The writer of Acts of the Apostles was also the author of Gospel According
to Luke (Acts 1:4 cf. Lk. 1:1-3). He was a fellow-laborer and beloved
companion of Paul at certain times of his journeys. His name is recorded
only three times in the New Testament (Colossians 4:14; Philemon 24;
2 Timothy 4:11). Of Paul's companions, only Luke and Titus are not
named in Acts. Luke was a Greek, traditionally from Antioch, but
possibly from Trôahs where he first joined Paul (Acts 16:10) and possibly
brother of Titus (2 Cor. 8:18,19 cf. 12:18). He is the only Gentile
writer of the New Testament Books
Internal evidence to Luke's authorship of Acts is dependent upon the
"we" passages as revealed in the change from third personal pronoun
"they" to first personal pronoun "we" (Acts 16:10-17; 20:5-21:18;
27:1-28:16).

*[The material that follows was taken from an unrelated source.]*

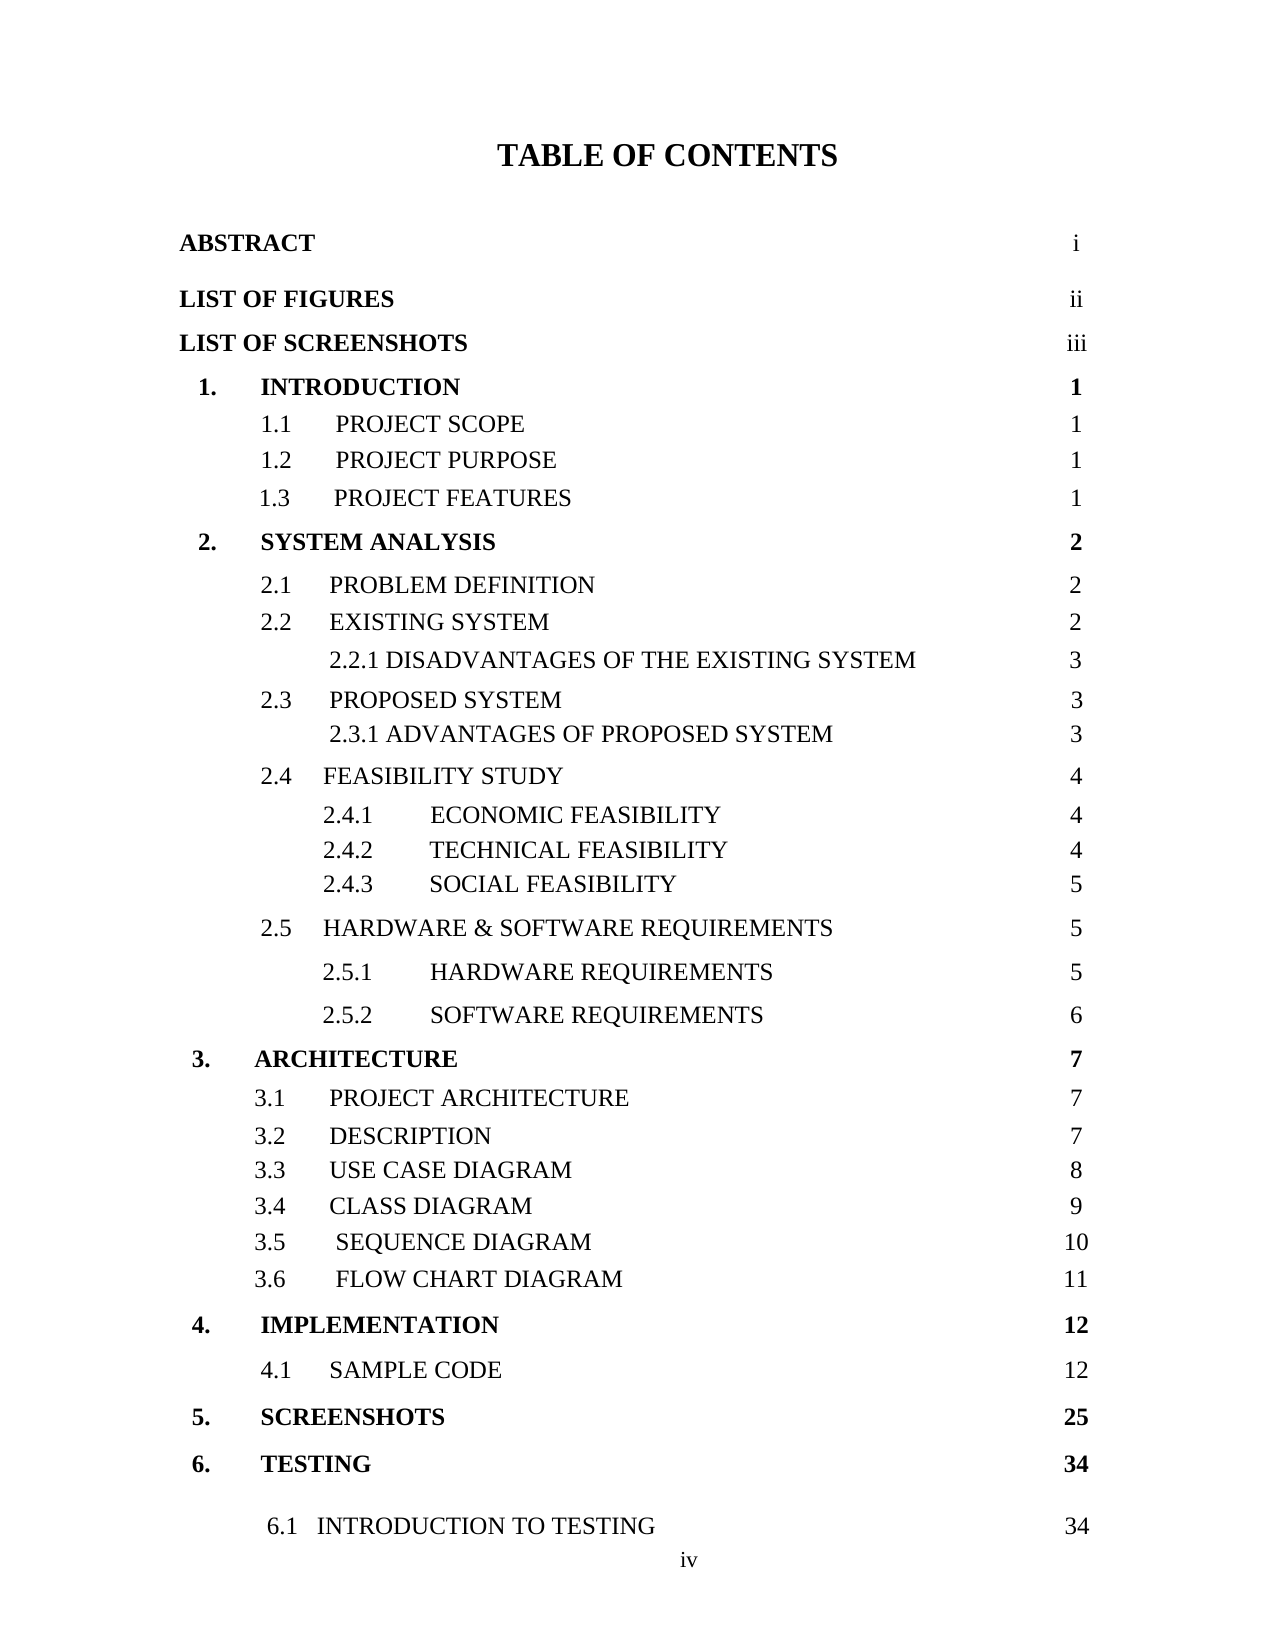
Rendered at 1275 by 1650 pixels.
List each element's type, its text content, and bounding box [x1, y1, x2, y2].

subtitle ABSTRACT i [179, 228, 1152, 257]
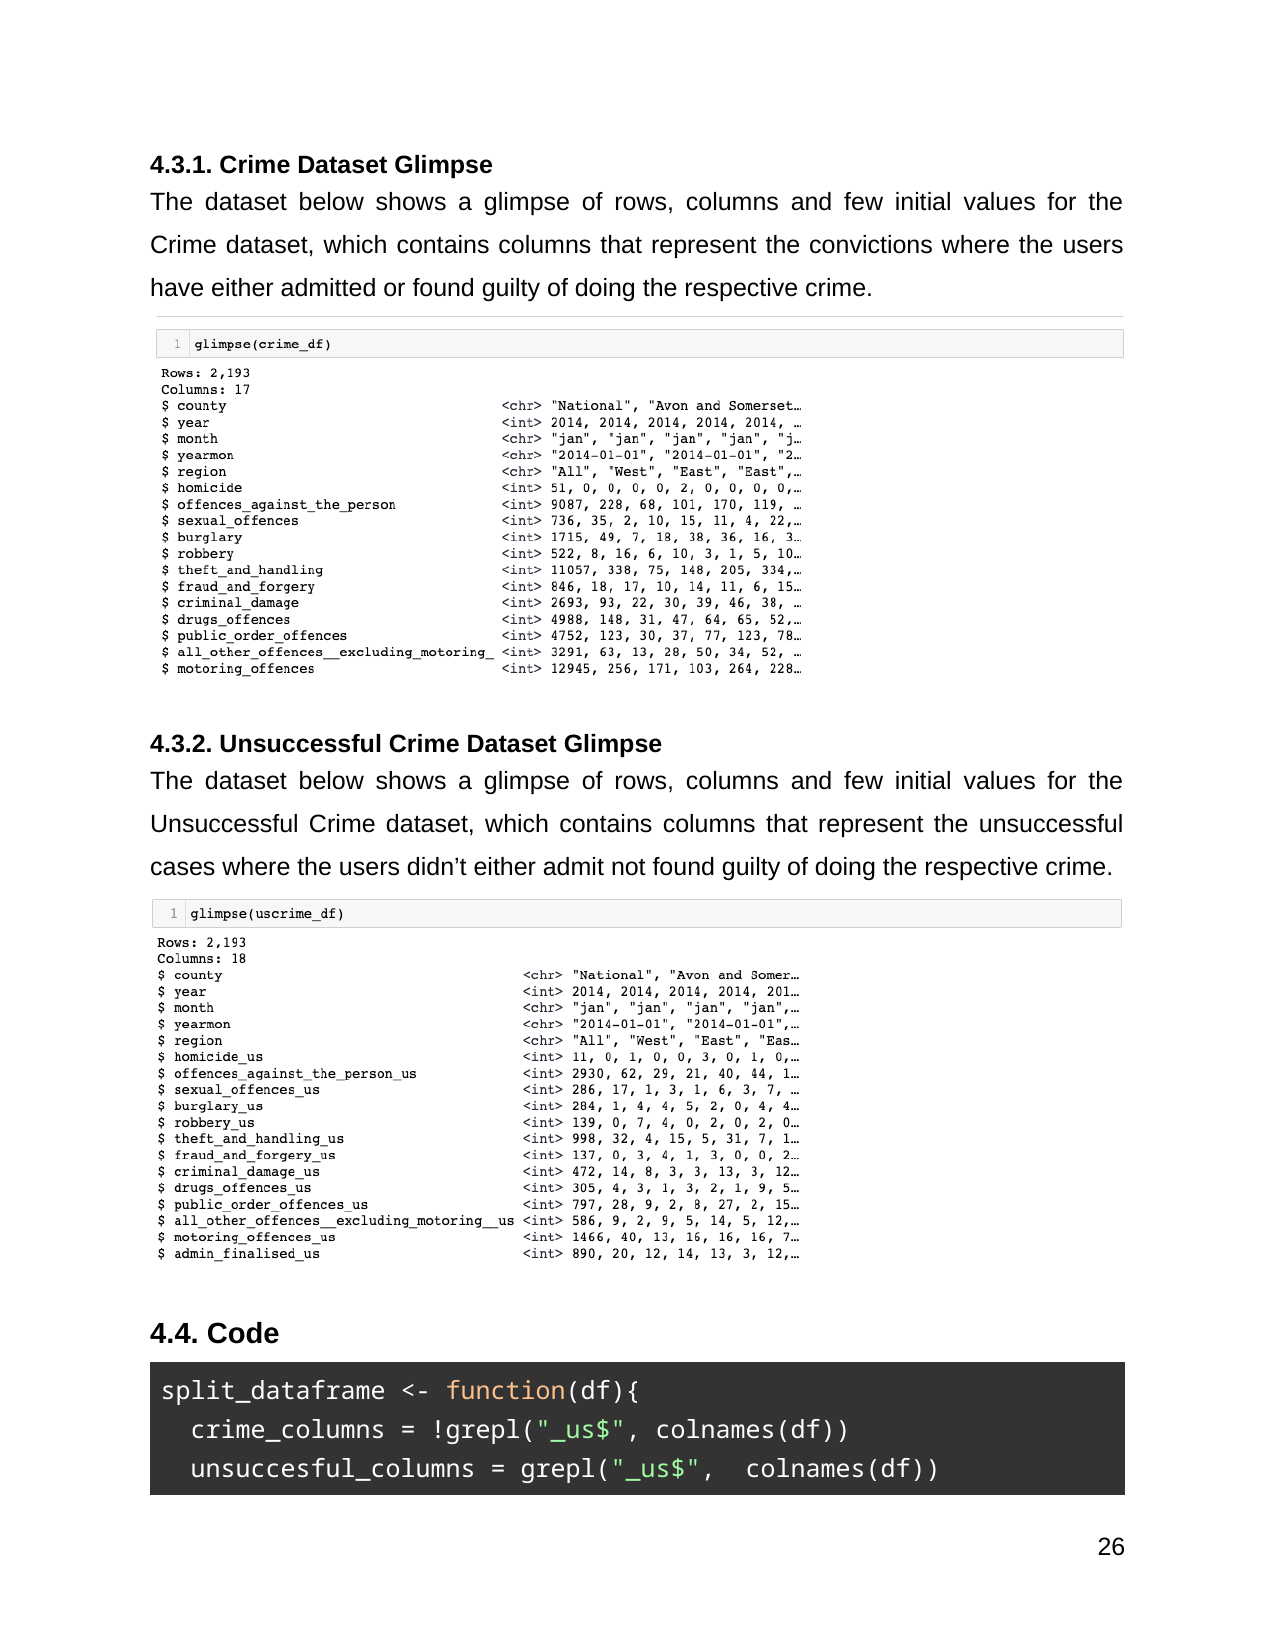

Additionally there is similarity of language in both books
including precise medical language. The writer must have been a
companion of Paul. Only Luke of all Paul's companions had medical
knowledge (Col. 4:14).
External evidence External evidence comes from the writings of the "church fathers"
(patristic tradition of the early church). Irenaeus (A.D. 98-195) wrote,
"Simon the Samaritan was that magician of whom Luke, the disciple
and follower of the Apostles says . . . (Acts 8:9-11)" (A.D. 170).
The Muratorian Canon (A.D. 160-200): "Moreover the Acts of all the
Apostles are included in one book. Luke addressed them to the most
excellent Theophilus, because several events took place when he was
present; and he makes this plain by the omission of the passion of
Peter and the journey of Paul when he left Rome for Spain." Clement
of Alexandria (A.D. c. 153-217) wrote and taught in Egypt, "As Luke
in the Acts of the Apostles relates that Paul said, Men of Athens, . . .'
(17:22)." There is no contradictory evidence found in the early church.
All that evidence points to acceptance of Luke as the writer of Acts.
Dating of Acts is after the writing of Luke (Acts 1:1 cf. Lk. 1:1)
and after Paul's first imprisonment in Rome (April A.D. 62-64) and
prior to five histor- ical events which are not mentioned in the book
of Acts: (1) the Jewish re- bellion of A.D. 66; (2) the burning of
Rome and the first Imperial persecution (A.D. 64-66); (3) the martyrdom
of Peter in A.D. 67; (4) the martyrdom of Paul in A.D. 68; and (5)
particularly the destruction of Jerusalem in A.D. 70.
The purpose of Luke is to give historical account of the acts which
Jesus continued to do by His Holy Spirit in and through the Apostles
after He was taken up to Heaven (1:1-5) and to show, through Peter
and Paul, the progress of the Gospel from Jerusalem to Rome.
Acts is characterized by: prayer, primitive theology, and transition
between: the Gospels and the Epistles, Law and Grace, and Israel
and the Church. It is a supplement to the Gospels and explains the
Church, the promise of the Holy Spirit, and the Great Commission.
The Book may be outlined as follows:
I. Witnessing in Jerusalem (1:1-7:60).
II. Witnessing in Judea, Samaria, and Provinces (8:1-12:25).
III. Witnessing in uttermost parts of the Earth (13:1-28:31).